But when was the last time you heard of a religious faith formally discarding a historic doctrine?

Second, science allows temporary truths to be subsumed into larger truths.

When I was in school, we learned two inflexible laws – Conservation of Matter, and Conservation of Energy. Then Einstein and the Manhattan Project showed that matter and energy were related

Today, sub-atomic particles seem to behave in ways contrary to the laws of astronomy. So scientists search for a Grand Unified Theory of Everything that will somehow tie up all the loose ends (not a pun about String Theory).

Frankly, I strongly suspect that such an integrated theory will simply reveal new gaps in our knowledge.

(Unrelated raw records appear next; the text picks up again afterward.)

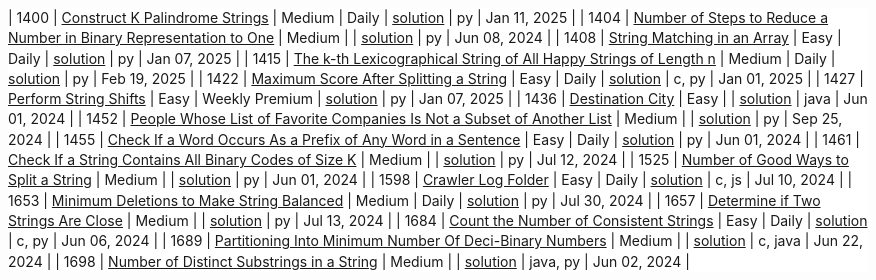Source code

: | 1400 | [Construct K Palindrome Strings](<https://leetcode.com/problems/construct-k-palindrome-strings>)                                                                                   | Medium  | Daily          | [solution](<../_1400. Construct K Palindrome Strings.md>)                                          | py          | Jan 11, 2025    |
| 1404 | [Number of Steps to Reduce a Number in Binary Representation to One](<https://leetcode.com/problems/number-of-steps-to-reduce-a-number-in-binary-representation-to-one>)           | Medium  |                | [solution](<../_1404. Number of Steps to Reduce a Number in Binary Representation to One.md>)      | py          | Jun 08, 2024    |
| 1408 | [String Matching in an Array](<https://leetcode.com/problems/string-matching-in-an-array>)                                                                                         | Easy    | Daily          | [solution](<../_1408. String Matching in an Array.md>)                                             | py          | Jan 07, 2025    |
| 1415 | [The k-th Lexicographical String of All Happy Strings of Length n](<https://leetcode.com/problems/the-k-th-lexicographical-string-of-all-happy-strings-of-length-n>)               | Medium  | Daily          | [solution](<../_1415. The k-th Lexicographical String of All Happy Strings of Length n.md>)        | py          | Feb 19, 2025    |
| 1422 | [Maximum Score After Splitting a String](<https://leetcode.com/problems/maximum-score-after-splitting-a-string>)                                                                   | Easy    | Daily          | [solution](<../_1422. Maximum Score After Splitting a String.md>)                                  | c, py       | Jan 01, 2025    |
| 1427 | [Perform String Shifts](<https://leetcode.com/problems/perform-string-shifts>)                                                                                                     | Easy    | Weekly Premium | [solution](<../_1427. Perform String Shifts.md>)                                                   | py          | Jan 07, 2025    |
| 1436 | [Destination City](<https://leetcode.com/problems/destination-city>)                                                                                                               | Easy    |                | [solution](<../_1436. Destination City.md>)                                                        | java        | Jun 01, 2024    |
| 1452 | [People Whose List of Favorite Companies Is Not a Subset of Another List](<https://leetcode.com/problems/people-whose-list-of-favorite-companies-is-not-a-subset-of-another-list>) | Medium  |                | [solution](<../_1452. People Whose List of Favorite Companies Is Not a Subset of Another List.md>) | py          | Sep 25, 2024    |
| 1455 | [Check If a Word Occurs As a Prefix of Any Word in a Sentence](<https://leetcode.com/problems/check-if-a-word-occurs-as-a-prefix-of-any-word-in-a-sentence>)                       | Easy    | Daily          | [solution](<../_1455. Check If a Word Occurs As a Prefix of Any Word in a Sentence.md>)            | py          | Jun 01, 2024    |
| 1461 | [Check If a String Contains All Binary Codes of Size K](<https://leetcode.com/problems/check-if-a-string-contains-all-binary-codes-of-size-k>)                                     | Medium  |                | [solution](<../_1461. Check If a String Contains All Binary Codes of Size K.md>)                   | py          | Jul 12, 2024    |
| 1525 | [Number of Good Ways to Split a String](<https://leetcode.com/problems/number-of-good-ways-to-split-a-string>)                                                                     | Medium  |                | [solution](<../_1525. Number of Good Ways to Split a String.md>)                                   | py          | Jun 01, 2024    |
| 1598 | [Crawler Log Folder](<https://leetcode.com/problems/crawler-log-folder>)                                                                                                           | Easy    | Daily          | [solution](<../_1598. Crawler Log Folder.md>)                                                      | c, js       | Jul 10, 2024    |
| 1653 | [Minimum Deletions to Make String Balanced](<https://leetcode.com/problems/minimum-deletions-to-make-string-balanced>)                                                             | Medium  | Daily          | [solution](<../_1653. Minimum Deletions to Make String Balanced.md>)                               | py          | Jul 30, 2024    |
| 1657 | [Determine if Two Strings Are Close](<https://leetcode.com/problems/determine-if-two-strings-are-close>)                                                                           | Medium  |                | [solution](<../_1657. Determine if Two Strings Are Close.md>)                                      | py          | Jul 13, 2024    |
| 1684 | [Count the Number of Consistent Strings](<https://leetcode.com/problems/count-the-number-of-consistent-strings>)                                                                   | Easy    | Daily          | [solution](<../_1684. Count the Number of Consistent Strings.md>)                                  | c, py       | Jun 06, 2024    |
| 1689 | [Partitioning Into Minimum Number Of Deci-Binary Numbers](<https://leetcode.com/problems/partitioning-into-minimum-number-of-deci-binary-numbers>)                                 | Medium  |                | [solution](<../_1689. Partitioning Into Minimum Number Of Deci-Binary Numbers.md>)                 | c, java     | Jun 22, 2024    |
| 1698 | [Number of Distinct Substrings in a String](<https://leetcode.com/problems/number-of-distinct-substrings-in-a-string>)                                                             | Medium  |                | [solution](<../_1698. Number of Distinct Substrings in a String.md>)                               | java, py    | Jun 02, 2024    |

Science teaches us that truths are always partial. They tell us something. They point us further down the road. But they are never final.

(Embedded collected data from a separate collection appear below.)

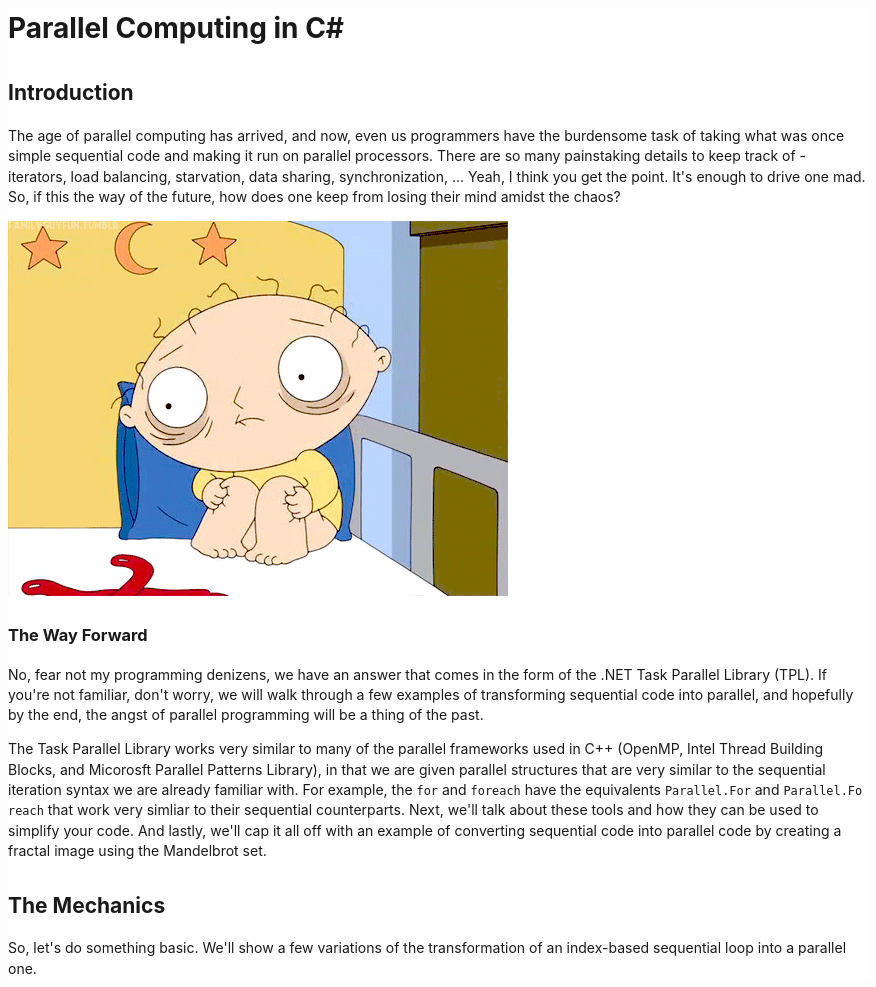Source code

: # Parallel Computing in C# #

## Introduction ##

The age of parallel computing has arrived, and now, even us programmers have the burdensome task of taking what was once simple sequential code and making it run on parallel processors. There are so many painstaking details to keep track of - iterators, load balancing, starvation, data sharing, synchronization, ... Yeah, I think you get the point. It's enough to drive one mad. So, if this the way of the future, how does one keep from losing their mind amidst the chaos?

![](stewie-gone-mad.gif)

### The Way Forward ###

No, fear not my programming denizens, we have an answer that comes in the form of the .NET Task Parallel Library (TPL). If you're not familiar, don't worry, we will walk through a few examples of transforming sequential code into parallel, and hopefully by the end, the angst of parallel programming will be a thing of the past.

The Task Parallel Library works very similar to many of the parallel frameworks used in C++ (OpenMP, Intel Thread Building Blocks, and Micorosft Parallel Patterns Library), in that we are given parallel structures that are very similar to the sequential iteration syntax we are already familiar with. For example, the `for` and `foreach` have the equivalents `Parallel.For` and `Parallel.Foreach` that work very simliar to their sequential counterparts. Next, we'll talk about these tools and how they can be used to simplify your code. And lastly, we'll cap it all off with an example of converting sequential code into parallel code by creating a fractal image using the Mandelbrot set.

## The Mechanics ##

So, let's do something basic. We'll show a few variations of the transformation of an index-based sequential loop into a parallel one.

I wish religion and theology could recognize that principle. After all, Moses’ perception of God was not the same as Micah’s. Jesus’ God feels quite different from Joshua’s.

That’s obvious to anyone who actually reads the Bible. But it doesn’t square with official doctrines about a changeless God.

In religious matters, as in science, we need to be open to a host of partial truths. Some will replace previous truths. Others will connect with each other to reveal a pattern, a flow, a direction.

Wearing doctrinal blinders merely prevents us from seeing anything beyond our own preconceptions.